_Directive_. Look through the material below. Copy each line that contains the string "APERTURE".

_Dataset excerpts_.
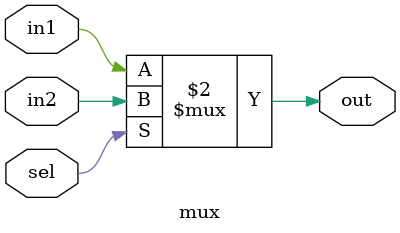
<source format=v>
`timescale 1ns / 1ps

module mux (input in1, in2,
            input sel,
            output reg out);
      
    always @ (*) begin
        out = sel ? in2 : in1;
    end   
            
endmodule

</source>
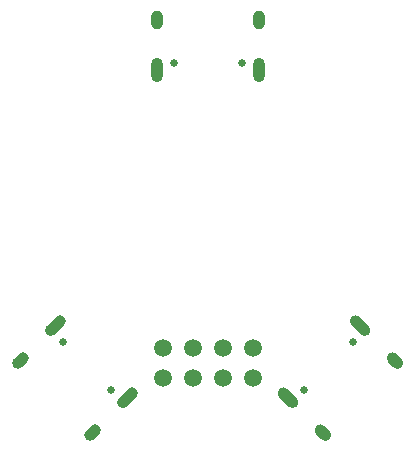
<source format=gbs>
G04 #@! TF.GenerationSoftware,KiCad,Pcbnew,(5.1.10-1-10_14)*
G04 #@! TF.CreationDate,2021-07-26T11:30:22-07:00*
G04 #@! TF.ProjectId,Synapse,53796e61-7073-4652-9e6b-696361645f70,1*
G04 #@! TF.SameCoordinates,Original*
G04 #@! TF.FileFunction,Soldermask,Bot*
G04 #@! TF.FilePolarity,Negative*
%FSLAX46Y46*%
G04 Gerber Fmt 4.6, Leading zero omitted, Abs format (unit mm)*
G04 Created by KiCad (PCBNEW (5.1.10-1-10_14)) date 2021-07-26 11:30:22*
%MOMM*%
%LPD*%
G01*
G04 APERTURE LIST*
%ADD10C,0.650000*%
%ADD11O,1.000000X2.100000*%
%ADD12O,1.000000X1.600000*%
%ADD13C,1.500000*%
G04 APERTURE END LIST*
G36*
G01*
X12936813Y-9534516D02*
X12158995Y-8756698D01*
G75*
G02*
X12158995Y-8049592I353553J353553D01*
G01*
X12158995Y-8049592D01*
G75*
G02*
X12866101Y-8049592I353553J-353553D01*
G01*
X13643919Y-8827410D01*
G75*
G02*
X13643919Y-9534516I-353553J-353553D01*
G01*
X13643919Y-9534516D01*
G75*
G02*
X12936813Y-9534516I-353553J353553D01*
G01*
G37*
G36*
G01*
X6827410Y-15643919D02*
X6049592Y-14866101D01*
G75*
G02*
X6049592Y-14158995I353553J353553D01*
G01*
X6049592Y-14158995D01*
G75*
G02*
X6756698Y-14158995I353553J-353553D01*
G01*
X7534516Y-14936813D01*
G75*
G02*
X7534516Y-15643919I-353553J-353553D01*
G01*
X7534516Y-15643919D01*
G75*
G02*
X6827410Y-15643919I-353553J353553D01*
G01*
G37*
D10*
X8177984Y-14265061D03*
G36*
G01*
X9606340Y-18422848D02*
X9182076Y-17998584D01*
G75*
G02*
X9182076Y-17291478I353553J353553D01*
G01*
X9182076Y-17291478D01*
G75*
G02*
X9889182Y-17291478I353553J-353553D01*
G01*
X10313446Y-17715742D01*
G75*
G02*
X10313446Y-18422848I-353553J-353553D01*
G01*
X10313446Y-18422848D01*
G75*
G02*
X9606340Y-18422848I-353553J353553D01*
G01*
G37*
X12265061Y-10177984D03*
G36*
G01*
X15715742Y-12313446D02*
X15291478Y-11889182D01*
G75*
G02*
X15291478Y-11182076I353553J353553D01*
G01*
X15291478Y-11182076D01*
G75*
G02*
X15998584Y-11182076I353553J-353553D01*
G01*
X16422848Y-11606340D01*
G75*
G02*
X16422848Y-12313446I-353553J-353553D01*
G01*
X16422848Y-12313446D01*
G75*
G02*
X15715742Y-12313446I-353553J353553D01*
G01*
G37*
G36*
G01*
X-7534516Y-14936813D02*
X-6756698Y-14158995D01*
G75*
G02*
X-6049592Y-14158995I353553J-353553D01*
G01*
X-6049592Y-14158995D01*
G75*
G02*
X-6049592Y-14866101I-353553J-353553D01*
G01*
X-6827410Y-15643919D01*
G75*
G02*
X-7534516Y-15643919I-353553J353553D01*
G01*
X-7534516Y-15643919D01*
G75*
G02*
X-7534516Y-14936813I353553J353553D01*
G01*
G37*
G36*
G01*
X-13643919Y-8827410D02*
X-12866101Y-8049592D01*
G75*
G02*
X-12158995Y-8049592I353553J-353553D01*
G01*
X-12158995Y-8049592D01*
G75*
G02*
X-12158995Y-8756698I-353553J-353553D01*
G01*
X-12936813Y-9534516D01*
G75*
G02*
X-13643919Y-9534516I-353553J353553D01*
G01*
X-13643919Y-9534516D01*
G75*
G02*
X-13643919Y-8827410I353553J353553D01*
G01*
G37*
X-12265061Y-10177984D03*
G36*
G01*
X-16422848Y-11606340D02*
X-15998584Y-11182076D01*
G75*
G02*
X-15291478Y-11182076I353553J-353553D01*
G01*
X-15291478Y-11182076D01*
G75*
G02*
X-15291478Y-11889182I-353553J-353553D01*
G01*
X-15715742Y-12313446D01*
G75*
G02*
X-16422848Y-12313446I-353553J353553D01*
G01*
X-16422848Y-12313446D01*
G75*
G02*
X-16422848Y-11606340I353553J353553D01*
G01*
G37*
X-8177984Y-14265061D03*
G36*
G01*
X-10313446Y-17715742D02*
X-9889182Y-17291478D01*
G75*
G02*
X-9182076Y-17291478I353553J-353553D01*
G01*
X-9182076Y-17291478D01*
G75*
G02*
X-9182076Y-17998584I-353553J-353553D01*
G01*
X-9606340Y-18422848D01*
G75*
G02*
X-10313446Y-18422848I-353553J353553D01*
G01*
X-10313446Y-18422848D01*
G75*
G02*
X-10313446Y-17715742I353553J353553D01*
G01*
G37*
D11*
X-4320000Y12870000D03*
X4320000Y12870000D03*
D10*
X2890000Y13400000D03*
D12*
X4320000Y17050000D03*
D10*
X-2890000Y13400000D03*
D12*
X-4320000Y17050000D03*
D13*
X3810000Y-13240000D03*
X1270000Y-13240000D03*
X-1270000Y-13240000D03*
X-3810000Y-13240000D03*
X3810000Y-10700000D03*
X1270000Y-10700000D03*
X-1270000Y-10700000D03*
X-3810000Y-10700000D03*
M02*

</source>
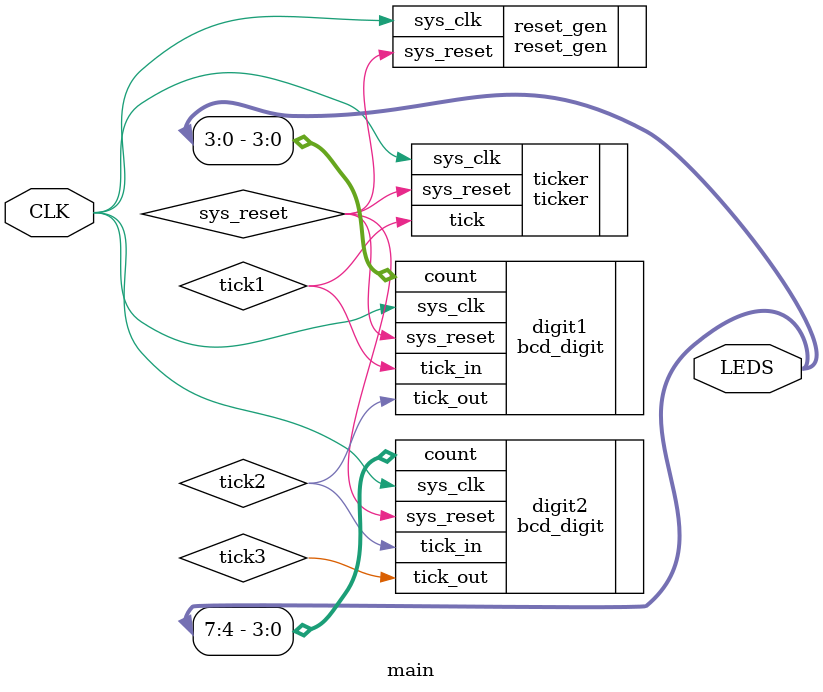
<source format=sv>

module main #(
    // The dividing factor to reach 1 hz from 12Mhz clock. By defining
    // it as a parameter we can reduce it in testbench simulations.
    parameter integer DIV = 12000000
) (
    input  logic       CLK,  // 12MHz clock
    output logic [7:0] LEDS  // LED to blink
);

  // Global reset from the reset generator.
  wire sys_reset;

  // Cascading count ticks. 
  wire tick1;
  wire tick2;
  wire tick3;

  // Global reset generator.
  reset_gen reset_gen (
      .sys_clk  (CLK),
      .sys_reset(sys_reset)
  );

  // Timing generator. Tick is 
  ticker #(
      .DIV(DIV)
  ) ticker (
      .sys_clk(CLK),
      .sys_reset(sys_reset),
      .tick(tick1)
  );

  // The units digit counter.
  bcd_digit digit1 (
      .sys_clk(CLK),
      .sys_reset(sys_reset),
      .tick_in(tick1),
      .tick_out(tick2),
      .count(LEDS[3:0])
  );

  // The tens digit counter.
  bcd_digit digit2 (
      .sys_clk(CLK),
      .sys_reset(sys_reset),
      .tick_in(tick2),
      .tick_out(tick3),
      .count(LEDS[7:4])
  );




endmodule



</source>
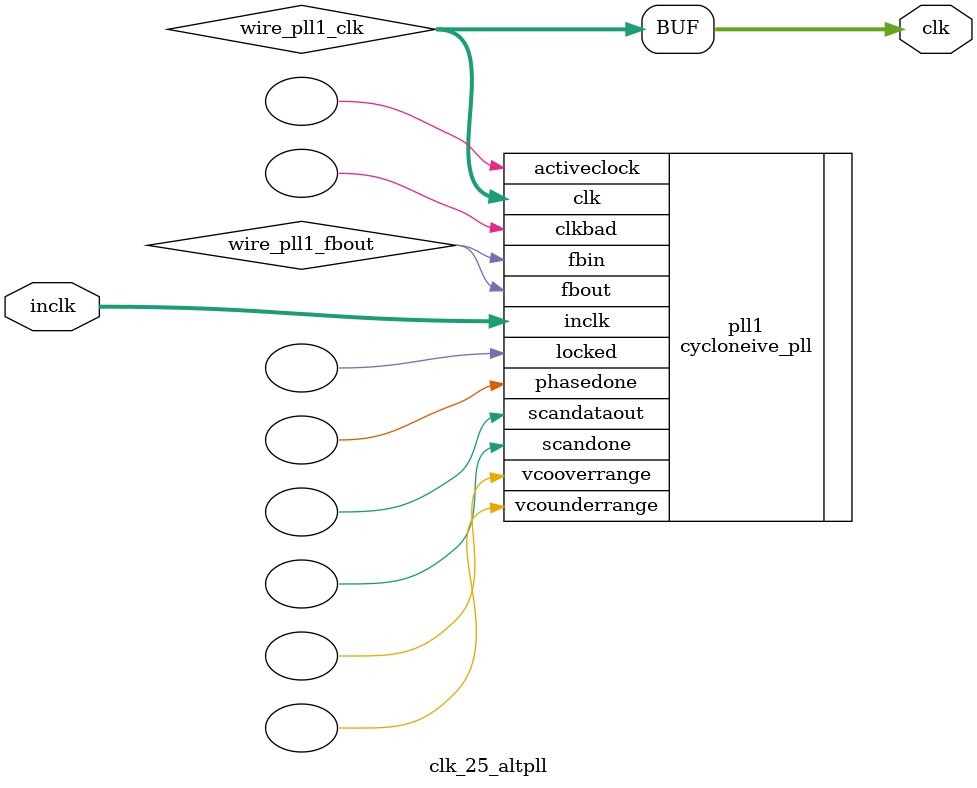
<source format=v>






//synthesis_resources = cycloneive_pll 1 
//synopsys translate_off
`timescale 1 ps / 1 ps
//synopsys translate_on
module  clk_25_altpll
	( 
	clk,
	inclk) /* synthesis synthesis_clearbox=1 */;
	output   [4:0]  clk;
	input   [1:0]  inclk;
`ifndef ALTERA_RESERVED_QIS
// synopsys translate_off
`endif
	tri0   [1:0]  inclk;
`ifndef ALTERA_RESERVED_QIS
// synopsys translate_on
`endif

	wire  [4:0]   wire_pll1_clk;
	wire  wire_pll1_fbout;

	cycloneive_pll   pll1
	( 
	.activeclock(),
	.clk(wire_pll1_clk),
	.clkbad(),
	.fbin(wire_pll1_fbout),
	.fbout(wire_pll1_fbout),
	.inclk(inclk),
	.locked(),
	.phasedone(),
	.scandataout(),
	.scandone(),
	.vcooverrange(),
	.vcounderrange()
	`ifndef FORMAL_VERIFICATION
	// synopsys translate_off
	`endif
	,
	.areset(1'b0),
	.clkswitch(1'b0),
	.configupdate(1'b0),
	.pfdena(1'b1),
	.phasecounterselect({3{1'b0}}),
	.phasestep(1'b0),
	.phaseupdown(1'b0),
	.scanclk(1'b0),
	.scanclkena(1'b1),
	.scandata(1'b0)
	`ifndef FORMAL_VERIFICATION
	// synopsys translate_on
	`endif
	);
	defparam
		pll1.bandwidth_type = "auto",
		pll1.clk0_divide_by = 2,
		pll1.clk0_duty_cycle = 50,
		pll1.clk0_multiply_by = 1,
		pll1.clk0_phase_shift = "0",
		pll1.clk1_divide_by = 2,
		pll1.clk1_duty_cycle = 50,
		pll1.clk1_multiply_by = 1,
		pll1.clk1_phase_shift = "0",
		pll1.clk2_divide_by = 2,
		pll1.clk2_duty_cycle = 50,
		pll1.clk2_multiply_by = 1,
		pll1.clk2_phase_shift = "0",
		pll1.clk3_divide_by = 2,
		pll1.clk3_duty_cycle = 50,
		pll1.clk3_multiply_by = 1,
		pll1.clk3_phase_shift = "0",
		pll1.compensate_clock = "clk0",
		pll1.inclk0_input_frequency = 20000,
		pll1.operation_mode = "source_synchronous",
		pll1.pll_type = "auto",
		pll1.lpm_type = "cycloneive_pll";
	assign
		clk = {wire_pll1_clk[4:0]};
endmodule //clk_25_altpll
//VALID FILE

</source>
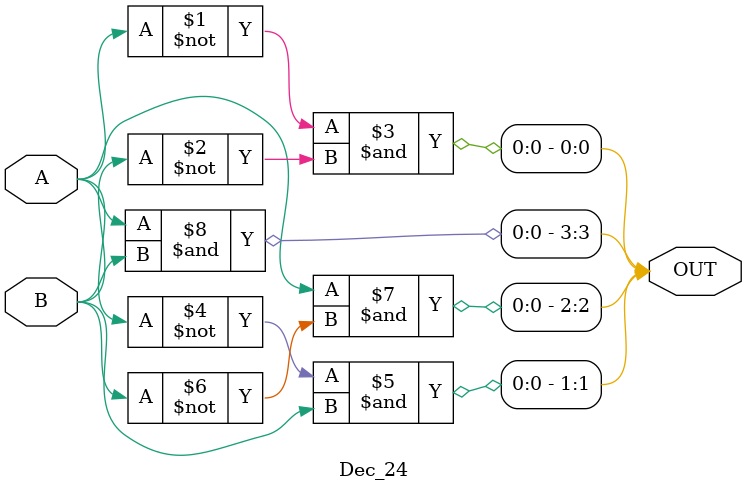
<source format=v>
module ROM_32x8 (addrb, datab, read_en);

	input [4:0] addrb;
	output [7:0] datab;
	input read_en;
	
	wire [3:0] OUT;
	
	Dec_24 d1 (addrb[4], addrb[3], OUT);
	
	ROM1_8x8 rc1 (OUT[0], addrb[2:0], datab, read_en);
	ROM2_8x8 rc2 (OUT[1], addrb[2:0], datab, read_en);
	ROM3_8x8 rc3 (OUT[2], addrb[2:0], datab, read_en);
	ROM4_8x8 rc4 (OUT[3], addrb[2:0], datab, read_en);
	
endmodule

module Dec_24 (A, B, OUT);

	input A, B;
	output [3:0] OUT;
	
	assign OUT[0] = ~A & ~B;
	assign OUT[1] = ~A & B;
	assign OUT[2] = A & ~B;
	assign OUT[3] = A & B;

endmodule



</source>
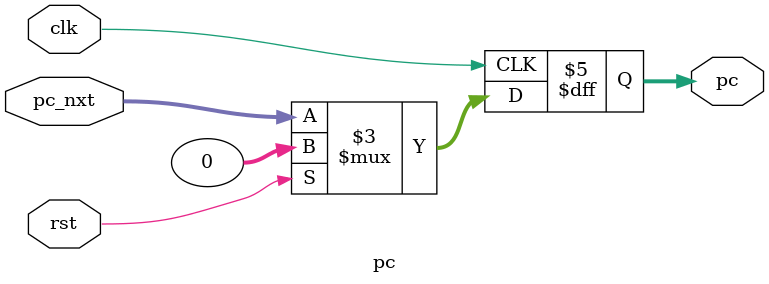
<source format=v>
`timescale 1ns / 1ps


module pc(clk,rst,pc_nxt,pc);
input clk,rst;
output reg [31:0] pc;
input [31:0] pc_nxt;

always@(posedge clk) begin
if(rst)
    pc<=32'b0;
else 
    pc<=pc_nxt;
end 

endmodule

</source>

_Worked solution_.
G04 APERTURE LIST*
G04 APERTURE END LIST*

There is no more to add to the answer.